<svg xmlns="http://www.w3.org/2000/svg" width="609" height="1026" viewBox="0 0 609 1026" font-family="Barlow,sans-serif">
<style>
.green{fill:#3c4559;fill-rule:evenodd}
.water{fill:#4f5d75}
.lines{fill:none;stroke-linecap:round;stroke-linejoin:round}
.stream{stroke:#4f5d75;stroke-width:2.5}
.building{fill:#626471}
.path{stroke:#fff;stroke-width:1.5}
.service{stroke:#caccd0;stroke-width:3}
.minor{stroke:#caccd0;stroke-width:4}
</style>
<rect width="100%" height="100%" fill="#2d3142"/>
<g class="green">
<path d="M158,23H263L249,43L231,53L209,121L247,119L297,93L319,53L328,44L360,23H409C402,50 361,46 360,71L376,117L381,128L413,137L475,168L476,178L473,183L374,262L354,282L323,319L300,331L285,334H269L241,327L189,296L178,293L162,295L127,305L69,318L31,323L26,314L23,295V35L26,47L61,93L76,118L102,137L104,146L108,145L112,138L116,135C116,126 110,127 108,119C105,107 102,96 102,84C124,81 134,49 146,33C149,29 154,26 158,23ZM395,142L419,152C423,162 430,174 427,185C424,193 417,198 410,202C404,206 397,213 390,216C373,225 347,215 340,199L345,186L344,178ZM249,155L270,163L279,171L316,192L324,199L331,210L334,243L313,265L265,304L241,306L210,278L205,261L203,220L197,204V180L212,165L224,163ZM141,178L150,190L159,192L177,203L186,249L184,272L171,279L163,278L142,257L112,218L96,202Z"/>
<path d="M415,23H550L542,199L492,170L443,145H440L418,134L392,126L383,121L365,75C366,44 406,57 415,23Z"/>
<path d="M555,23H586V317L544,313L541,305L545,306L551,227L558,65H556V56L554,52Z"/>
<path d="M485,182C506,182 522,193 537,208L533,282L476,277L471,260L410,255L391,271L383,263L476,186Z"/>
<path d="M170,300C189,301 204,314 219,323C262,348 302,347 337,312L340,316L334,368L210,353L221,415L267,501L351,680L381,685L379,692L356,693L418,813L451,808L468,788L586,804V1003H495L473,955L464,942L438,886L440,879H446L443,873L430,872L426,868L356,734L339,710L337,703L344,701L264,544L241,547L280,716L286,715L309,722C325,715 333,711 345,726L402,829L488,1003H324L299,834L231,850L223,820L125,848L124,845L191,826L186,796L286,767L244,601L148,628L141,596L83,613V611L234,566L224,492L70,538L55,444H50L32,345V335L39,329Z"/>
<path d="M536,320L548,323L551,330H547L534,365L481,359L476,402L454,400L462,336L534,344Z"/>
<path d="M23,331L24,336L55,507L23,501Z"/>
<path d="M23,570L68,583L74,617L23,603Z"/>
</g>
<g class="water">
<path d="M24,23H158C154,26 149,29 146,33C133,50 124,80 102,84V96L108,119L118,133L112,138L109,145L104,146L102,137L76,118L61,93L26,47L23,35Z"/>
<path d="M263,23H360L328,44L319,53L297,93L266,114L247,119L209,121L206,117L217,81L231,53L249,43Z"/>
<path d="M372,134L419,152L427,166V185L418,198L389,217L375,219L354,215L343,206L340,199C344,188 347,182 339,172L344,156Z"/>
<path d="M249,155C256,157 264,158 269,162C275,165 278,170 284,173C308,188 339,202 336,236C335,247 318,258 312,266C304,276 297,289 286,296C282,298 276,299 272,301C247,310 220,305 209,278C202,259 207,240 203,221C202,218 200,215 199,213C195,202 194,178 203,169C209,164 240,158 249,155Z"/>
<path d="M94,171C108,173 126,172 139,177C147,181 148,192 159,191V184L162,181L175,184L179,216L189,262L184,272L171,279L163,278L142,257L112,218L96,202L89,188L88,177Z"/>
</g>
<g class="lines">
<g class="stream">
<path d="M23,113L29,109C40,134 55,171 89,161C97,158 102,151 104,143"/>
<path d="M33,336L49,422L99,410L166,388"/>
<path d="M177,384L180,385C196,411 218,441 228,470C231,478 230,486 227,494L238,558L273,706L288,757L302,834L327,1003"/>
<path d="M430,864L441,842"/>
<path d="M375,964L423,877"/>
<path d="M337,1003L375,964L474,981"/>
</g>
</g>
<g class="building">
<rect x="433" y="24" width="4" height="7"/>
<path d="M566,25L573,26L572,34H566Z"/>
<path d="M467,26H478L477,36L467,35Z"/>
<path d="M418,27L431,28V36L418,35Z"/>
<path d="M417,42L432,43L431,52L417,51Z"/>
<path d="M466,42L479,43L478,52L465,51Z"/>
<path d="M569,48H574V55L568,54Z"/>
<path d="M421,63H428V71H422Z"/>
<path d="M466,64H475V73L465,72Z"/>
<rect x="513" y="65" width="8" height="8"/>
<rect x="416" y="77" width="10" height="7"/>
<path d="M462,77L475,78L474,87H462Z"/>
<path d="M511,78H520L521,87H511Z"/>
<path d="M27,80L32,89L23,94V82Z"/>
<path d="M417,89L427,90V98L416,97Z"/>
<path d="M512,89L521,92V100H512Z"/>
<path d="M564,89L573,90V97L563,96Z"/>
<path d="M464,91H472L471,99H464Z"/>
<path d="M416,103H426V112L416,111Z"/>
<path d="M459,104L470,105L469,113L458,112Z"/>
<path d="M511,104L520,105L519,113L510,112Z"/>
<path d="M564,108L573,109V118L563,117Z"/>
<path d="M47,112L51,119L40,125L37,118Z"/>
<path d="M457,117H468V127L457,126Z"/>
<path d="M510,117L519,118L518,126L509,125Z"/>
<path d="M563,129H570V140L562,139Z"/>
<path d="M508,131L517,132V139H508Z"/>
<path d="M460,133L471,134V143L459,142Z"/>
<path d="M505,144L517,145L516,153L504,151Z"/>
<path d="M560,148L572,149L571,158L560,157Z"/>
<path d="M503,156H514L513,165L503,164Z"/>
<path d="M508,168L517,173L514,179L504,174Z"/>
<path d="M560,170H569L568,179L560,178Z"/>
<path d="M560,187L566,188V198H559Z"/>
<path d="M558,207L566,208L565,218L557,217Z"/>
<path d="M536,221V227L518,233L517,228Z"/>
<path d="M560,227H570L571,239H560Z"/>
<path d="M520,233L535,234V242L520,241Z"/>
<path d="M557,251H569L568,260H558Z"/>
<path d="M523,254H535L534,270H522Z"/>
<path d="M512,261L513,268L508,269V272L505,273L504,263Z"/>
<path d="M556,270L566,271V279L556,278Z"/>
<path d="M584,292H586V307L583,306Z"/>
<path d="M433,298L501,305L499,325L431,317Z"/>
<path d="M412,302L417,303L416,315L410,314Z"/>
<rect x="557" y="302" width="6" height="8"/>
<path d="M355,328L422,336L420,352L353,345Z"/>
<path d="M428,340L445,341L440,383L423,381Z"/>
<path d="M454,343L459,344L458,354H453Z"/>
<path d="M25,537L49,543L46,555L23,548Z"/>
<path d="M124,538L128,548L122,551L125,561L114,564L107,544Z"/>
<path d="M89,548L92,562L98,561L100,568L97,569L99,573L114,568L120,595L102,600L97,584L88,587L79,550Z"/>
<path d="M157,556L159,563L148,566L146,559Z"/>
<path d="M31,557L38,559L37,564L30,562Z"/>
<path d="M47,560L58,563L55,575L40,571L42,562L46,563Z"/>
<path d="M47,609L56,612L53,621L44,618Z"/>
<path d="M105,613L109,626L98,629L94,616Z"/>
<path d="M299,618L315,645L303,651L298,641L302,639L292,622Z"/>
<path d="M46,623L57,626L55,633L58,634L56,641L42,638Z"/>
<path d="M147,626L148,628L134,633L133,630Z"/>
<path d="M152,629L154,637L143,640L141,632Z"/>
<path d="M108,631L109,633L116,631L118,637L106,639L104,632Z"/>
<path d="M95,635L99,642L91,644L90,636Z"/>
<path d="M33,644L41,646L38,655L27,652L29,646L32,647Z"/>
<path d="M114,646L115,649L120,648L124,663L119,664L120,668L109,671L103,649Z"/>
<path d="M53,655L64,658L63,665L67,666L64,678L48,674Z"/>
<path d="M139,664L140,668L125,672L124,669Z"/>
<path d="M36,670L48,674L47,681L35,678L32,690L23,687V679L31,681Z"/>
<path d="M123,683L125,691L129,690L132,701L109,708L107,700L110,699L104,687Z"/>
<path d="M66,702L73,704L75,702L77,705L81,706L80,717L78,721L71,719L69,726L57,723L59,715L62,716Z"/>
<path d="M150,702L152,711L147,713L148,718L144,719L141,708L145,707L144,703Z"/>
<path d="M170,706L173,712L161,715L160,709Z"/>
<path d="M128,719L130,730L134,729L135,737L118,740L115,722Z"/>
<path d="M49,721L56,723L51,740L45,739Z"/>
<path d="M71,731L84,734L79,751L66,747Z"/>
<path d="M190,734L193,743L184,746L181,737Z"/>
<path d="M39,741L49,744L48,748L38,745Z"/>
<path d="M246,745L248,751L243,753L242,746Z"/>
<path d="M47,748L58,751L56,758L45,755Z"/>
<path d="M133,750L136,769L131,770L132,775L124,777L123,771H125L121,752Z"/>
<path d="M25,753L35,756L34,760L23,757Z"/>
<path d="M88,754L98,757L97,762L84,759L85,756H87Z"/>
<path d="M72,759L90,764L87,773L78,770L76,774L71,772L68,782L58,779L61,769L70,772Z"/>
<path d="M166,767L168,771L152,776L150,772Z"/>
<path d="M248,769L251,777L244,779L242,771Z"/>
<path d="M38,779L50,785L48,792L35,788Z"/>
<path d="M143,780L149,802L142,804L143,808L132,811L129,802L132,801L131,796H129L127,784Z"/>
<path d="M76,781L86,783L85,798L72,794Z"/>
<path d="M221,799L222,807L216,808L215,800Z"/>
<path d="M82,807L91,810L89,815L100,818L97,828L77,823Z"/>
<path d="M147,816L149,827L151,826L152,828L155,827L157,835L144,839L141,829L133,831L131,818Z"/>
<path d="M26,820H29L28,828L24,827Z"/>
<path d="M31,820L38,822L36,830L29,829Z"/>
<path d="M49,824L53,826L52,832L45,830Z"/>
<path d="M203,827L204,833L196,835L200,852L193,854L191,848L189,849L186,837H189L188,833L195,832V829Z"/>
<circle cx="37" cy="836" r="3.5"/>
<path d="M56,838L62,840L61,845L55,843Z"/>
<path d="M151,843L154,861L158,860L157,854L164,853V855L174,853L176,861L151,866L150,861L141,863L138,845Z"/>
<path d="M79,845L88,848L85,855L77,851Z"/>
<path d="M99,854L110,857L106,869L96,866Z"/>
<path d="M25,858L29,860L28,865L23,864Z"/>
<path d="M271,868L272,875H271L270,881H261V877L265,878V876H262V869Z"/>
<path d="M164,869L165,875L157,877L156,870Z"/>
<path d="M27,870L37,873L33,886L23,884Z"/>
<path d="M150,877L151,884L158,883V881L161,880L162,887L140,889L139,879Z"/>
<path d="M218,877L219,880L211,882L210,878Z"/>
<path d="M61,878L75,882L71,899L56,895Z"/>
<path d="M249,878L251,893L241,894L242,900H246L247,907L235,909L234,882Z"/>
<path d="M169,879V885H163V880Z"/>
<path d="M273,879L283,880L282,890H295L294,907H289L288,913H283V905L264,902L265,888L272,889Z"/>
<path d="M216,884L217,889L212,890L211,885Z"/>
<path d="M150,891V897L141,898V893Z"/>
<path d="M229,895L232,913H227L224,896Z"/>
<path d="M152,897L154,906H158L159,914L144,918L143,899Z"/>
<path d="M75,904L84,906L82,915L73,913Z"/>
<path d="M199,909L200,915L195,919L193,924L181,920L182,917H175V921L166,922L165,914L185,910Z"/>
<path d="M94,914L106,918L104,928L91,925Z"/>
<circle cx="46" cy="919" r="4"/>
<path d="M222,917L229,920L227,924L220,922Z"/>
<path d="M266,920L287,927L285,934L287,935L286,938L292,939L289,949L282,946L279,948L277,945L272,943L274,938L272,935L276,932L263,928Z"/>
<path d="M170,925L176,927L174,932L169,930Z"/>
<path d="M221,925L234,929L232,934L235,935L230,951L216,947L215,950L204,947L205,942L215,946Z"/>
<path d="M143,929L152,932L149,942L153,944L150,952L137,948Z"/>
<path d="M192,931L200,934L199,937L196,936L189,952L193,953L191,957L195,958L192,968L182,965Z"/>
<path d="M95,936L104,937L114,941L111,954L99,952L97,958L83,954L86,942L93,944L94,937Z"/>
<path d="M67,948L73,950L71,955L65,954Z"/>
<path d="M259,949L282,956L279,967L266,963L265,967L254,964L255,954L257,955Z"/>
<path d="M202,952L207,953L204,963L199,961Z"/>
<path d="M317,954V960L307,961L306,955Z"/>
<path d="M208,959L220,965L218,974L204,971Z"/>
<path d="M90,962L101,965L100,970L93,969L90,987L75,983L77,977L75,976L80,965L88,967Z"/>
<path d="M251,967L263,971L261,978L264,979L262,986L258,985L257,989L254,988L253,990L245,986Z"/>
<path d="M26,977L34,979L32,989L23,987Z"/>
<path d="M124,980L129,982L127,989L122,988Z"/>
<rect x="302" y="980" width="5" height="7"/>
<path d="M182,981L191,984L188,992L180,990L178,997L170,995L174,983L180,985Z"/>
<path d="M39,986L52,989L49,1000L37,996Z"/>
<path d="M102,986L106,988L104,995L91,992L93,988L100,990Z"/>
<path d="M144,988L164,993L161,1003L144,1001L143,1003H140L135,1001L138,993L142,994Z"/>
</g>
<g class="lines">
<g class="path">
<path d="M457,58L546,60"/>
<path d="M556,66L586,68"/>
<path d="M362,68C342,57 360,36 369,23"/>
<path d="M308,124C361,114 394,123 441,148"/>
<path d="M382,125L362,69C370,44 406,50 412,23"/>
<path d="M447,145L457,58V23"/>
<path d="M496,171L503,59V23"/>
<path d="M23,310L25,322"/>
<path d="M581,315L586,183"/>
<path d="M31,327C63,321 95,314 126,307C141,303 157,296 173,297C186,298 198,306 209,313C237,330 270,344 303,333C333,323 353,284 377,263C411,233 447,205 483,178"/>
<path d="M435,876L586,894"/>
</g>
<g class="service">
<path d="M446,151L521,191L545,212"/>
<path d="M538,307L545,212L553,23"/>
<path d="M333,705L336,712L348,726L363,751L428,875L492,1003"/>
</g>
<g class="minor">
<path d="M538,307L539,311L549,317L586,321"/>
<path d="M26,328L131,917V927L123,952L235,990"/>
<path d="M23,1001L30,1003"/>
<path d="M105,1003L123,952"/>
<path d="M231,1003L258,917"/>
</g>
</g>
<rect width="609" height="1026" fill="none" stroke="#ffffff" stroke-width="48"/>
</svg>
-------
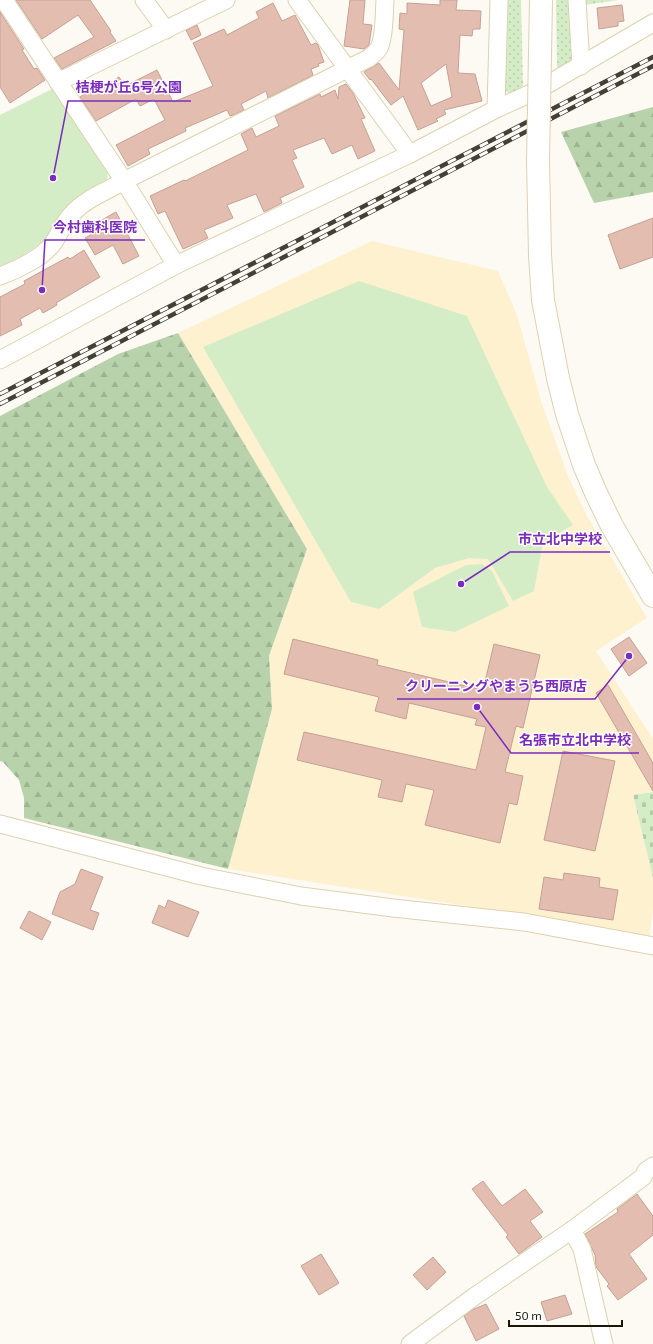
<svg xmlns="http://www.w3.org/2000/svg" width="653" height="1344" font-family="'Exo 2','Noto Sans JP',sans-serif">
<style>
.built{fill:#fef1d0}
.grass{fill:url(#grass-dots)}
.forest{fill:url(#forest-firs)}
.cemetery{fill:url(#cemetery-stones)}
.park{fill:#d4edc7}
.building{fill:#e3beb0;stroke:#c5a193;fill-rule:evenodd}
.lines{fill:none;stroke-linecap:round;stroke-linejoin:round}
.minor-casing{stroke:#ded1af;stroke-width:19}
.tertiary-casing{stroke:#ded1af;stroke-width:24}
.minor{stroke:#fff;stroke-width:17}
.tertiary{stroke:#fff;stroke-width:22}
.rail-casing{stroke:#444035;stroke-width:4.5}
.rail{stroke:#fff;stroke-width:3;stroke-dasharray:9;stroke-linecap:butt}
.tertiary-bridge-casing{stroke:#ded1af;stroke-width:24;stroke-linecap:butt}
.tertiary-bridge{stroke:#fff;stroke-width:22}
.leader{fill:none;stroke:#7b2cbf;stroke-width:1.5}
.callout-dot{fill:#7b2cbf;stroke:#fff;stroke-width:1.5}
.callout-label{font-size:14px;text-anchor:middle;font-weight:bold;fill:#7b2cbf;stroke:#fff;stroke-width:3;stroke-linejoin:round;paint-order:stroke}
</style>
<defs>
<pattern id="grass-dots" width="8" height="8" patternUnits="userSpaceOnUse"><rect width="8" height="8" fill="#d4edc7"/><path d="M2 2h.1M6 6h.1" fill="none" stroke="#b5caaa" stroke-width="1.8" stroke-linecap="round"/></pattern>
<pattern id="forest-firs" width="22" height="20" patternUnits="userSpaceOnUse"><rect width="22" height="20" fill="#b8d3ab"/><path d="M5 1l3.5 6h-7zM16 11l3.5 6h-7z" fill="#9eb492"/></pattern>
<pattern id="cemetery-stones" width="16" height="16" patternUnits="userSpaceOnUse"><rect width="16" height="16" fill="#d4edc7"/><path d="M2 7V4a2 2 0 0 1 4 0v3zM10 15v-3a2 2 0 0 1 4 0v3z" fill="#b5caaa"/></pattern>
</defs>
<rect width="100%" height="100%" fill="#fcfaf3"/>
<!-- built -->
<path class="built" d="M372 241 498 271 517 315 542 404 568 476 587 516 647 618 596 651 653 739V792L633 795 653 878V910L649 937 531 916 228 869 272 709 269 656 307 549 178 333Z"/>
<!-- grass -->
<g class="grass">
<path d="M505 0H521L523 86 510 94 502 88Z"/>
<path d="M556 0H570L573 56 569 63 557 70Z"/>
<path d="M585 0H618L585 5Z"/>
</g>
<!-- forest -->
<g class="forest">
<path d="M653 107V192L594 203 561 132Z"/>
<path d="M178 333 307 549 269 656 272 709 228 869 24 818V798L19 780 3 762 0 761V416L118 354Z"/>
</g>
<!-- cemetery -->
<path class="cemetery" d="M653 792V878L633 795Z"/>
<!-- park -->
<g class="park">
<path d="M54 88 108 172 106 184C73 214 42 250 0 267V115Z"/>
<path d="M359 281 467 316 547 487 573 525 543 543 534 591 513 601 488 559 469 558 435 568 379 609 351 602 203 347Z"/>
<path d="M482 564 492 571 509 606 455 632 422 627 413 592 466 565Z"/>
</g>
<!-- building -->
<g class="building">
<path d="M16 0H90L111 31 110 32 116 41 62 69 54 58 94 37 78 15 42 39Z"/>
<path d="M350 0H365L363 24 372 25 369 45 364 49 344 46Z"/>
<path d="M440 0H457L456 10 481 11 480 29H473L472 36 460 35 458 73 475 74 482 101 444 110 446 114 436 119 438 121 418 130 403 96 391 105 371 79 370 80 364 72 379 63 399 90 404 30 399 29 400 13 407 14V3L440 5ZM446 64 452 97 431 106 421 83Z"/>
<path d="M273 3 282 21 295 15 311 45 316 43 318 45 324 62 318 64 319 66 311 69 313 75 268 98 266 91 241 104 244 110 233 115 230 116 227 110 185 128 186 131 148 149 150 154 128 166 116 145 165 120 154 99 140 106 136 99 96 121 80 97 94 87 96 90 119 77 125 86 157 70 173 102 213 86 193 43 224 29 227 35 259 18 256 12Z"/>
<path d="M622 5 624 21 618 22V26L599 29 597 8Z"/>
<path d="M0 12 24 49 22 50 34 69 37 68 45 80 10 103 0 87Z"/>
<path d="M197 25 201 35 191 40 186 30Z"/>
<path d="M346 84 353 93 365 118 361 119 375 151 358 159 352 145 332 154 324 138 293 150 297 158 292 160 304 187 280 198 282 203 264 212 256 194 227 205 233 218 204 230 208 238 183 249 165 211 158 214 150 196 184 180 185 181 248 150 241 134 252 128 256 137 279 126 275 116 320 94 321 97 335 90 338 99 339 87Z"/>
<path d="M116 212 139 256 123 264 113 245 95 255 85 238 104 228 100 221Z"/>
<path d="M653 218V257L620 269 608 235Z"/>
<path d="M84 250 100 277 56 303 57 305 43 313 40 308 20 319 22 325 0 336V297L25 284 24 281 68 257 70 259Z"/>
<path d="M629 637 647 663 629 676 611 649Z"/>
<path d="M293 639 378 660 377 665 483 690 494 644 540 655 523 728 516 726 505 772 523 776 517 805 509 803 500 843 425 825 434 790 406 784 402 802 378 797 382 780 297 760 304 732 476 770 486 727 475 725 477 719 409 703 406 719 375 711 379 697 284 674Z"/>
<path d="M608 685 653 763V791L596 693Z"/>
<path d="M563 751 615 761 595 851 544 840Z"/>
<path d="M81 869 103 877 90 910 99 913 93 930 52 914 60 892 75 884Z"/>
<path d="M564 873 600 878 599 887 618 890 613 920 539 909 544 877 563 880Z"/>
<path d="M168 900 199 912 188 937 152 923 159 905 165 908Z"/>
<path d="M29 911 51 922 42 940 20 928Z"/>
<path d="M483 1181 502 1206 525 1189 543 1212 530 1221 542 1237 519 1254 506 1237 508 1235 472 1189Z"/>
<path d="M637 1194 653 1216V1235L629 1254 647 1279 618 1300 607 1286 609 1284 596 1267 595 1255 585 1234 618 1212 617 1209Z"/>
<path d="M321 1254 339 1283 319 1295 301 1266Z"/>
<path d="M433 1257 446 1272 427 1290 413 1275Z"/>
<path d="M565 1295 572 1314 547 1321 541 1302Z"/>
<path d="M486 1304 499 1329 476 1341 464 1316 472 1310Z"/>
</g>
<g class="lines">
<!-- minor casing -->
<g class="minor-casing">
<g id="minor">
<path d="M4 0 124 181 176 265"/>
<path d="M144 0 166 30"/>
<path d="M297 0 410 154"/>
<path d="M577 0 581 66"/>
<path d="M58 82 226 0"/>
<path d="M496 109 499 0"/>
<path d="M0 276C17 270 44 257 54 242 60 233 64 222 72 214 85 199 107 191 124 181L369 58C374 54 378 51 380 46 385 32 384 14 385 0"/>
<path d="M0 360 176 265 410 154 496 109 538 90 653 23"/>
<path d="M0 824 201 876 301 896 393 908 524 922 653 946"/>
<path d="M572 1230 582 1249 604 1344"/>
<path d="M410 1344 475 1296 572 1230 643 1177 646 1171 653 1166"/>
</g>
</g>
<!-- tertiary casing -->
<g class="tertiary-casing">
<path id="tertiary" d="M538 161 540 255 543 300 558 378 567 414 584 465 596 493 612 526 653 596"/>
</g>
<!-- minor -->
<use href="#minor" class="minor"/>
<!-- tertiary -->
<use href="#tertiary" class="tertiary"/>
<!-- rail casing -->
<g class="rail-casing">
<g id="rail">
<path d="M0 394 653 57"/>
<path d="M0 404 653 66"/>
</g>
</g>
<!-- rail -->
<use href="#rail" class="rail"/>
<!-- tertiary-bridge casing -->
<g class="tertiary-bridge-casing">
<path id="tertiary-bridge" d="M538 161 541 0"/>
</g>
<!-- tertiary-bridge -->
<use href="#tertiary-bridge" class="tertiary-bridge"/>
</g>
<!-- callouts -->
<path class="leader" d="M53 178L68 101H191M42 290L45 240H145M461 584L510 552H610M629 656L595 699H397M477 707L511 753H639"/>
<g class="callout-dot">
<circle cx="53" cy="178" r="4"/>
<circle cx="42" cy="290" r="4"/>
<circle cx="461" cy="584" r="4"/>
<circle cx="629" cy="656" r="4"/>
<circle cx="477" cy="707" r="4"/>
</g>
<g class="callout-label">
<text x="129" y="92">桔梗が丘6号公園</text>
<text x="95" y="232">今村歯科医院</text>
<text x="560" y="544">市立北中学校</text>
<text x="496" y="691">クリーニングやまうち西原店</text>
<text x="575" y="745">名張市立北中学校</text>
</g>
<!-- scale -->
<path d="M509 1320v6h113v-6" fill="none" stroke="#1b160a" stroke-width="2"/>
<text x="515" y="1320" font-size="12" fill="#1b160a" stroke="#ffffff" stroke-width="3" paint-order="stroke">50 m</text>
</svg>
-------
= What to do =
Find the lines that mention "butt" in the entries and show them.

= Response to this exercise =
.rail{stroke:#fff;stroke-width:3;stroke-dasharray:9;stroke-linecap:butt}
.tertiary-bridge-casing{stroke:#ded1af;stroke-width:24;stroke-linecap:butt}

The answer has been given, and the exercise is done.